Exercise aim: Taking the line with "Dentro del core" as the first and the line with "HTTP, usando TLS/SSL." as the last, set down exactly every line in that range from the entries below, and no more.

═══ Data for this task ═══

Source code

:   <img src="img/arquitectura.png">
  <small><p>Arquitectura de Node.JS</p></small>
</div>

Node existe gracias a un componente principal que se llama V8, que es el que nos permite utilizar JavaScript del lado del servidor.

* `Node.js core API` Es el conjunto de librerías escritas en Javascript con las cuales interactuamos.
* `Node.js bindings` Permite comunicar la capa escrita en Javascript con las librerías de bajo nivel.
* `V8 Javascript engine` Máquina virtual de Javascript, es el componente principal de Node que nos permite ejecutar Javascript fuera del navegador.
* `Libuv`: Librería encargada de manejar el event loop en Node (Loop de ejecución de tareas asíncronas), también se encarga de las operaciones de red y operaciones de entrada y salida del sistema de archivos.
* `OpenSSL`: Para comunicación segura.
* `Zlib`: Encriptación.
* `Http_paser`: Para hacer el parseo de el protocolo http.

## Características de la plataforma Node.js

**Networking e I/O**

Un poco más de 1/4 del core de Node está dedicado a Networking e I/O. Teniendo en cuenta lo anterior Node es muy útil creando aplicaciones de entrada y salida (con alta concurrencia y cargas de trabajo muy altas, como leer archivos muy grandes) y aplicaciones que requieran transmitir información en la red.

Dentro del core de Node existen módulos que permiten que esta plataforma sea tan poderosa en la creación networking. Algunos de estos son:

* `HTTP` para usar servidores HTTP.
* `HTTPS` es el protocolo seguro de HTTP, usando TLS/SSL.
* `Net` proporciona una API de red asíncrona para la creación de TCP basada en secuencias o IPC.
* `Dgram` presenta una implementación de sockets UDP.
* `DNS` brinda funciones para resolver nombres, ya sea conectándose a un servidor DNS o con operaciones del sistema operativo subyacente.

═══

Result for this task:
Dentro del core de Node existen módulos que permiten que esta plataforma sea tan poderosa en la creación networking. Algunos de estos son:

* `HTTP` para usar servidores HTTP.
* `HTTPS` es el protocolo seguro de HTTP, usando TLS/SSL.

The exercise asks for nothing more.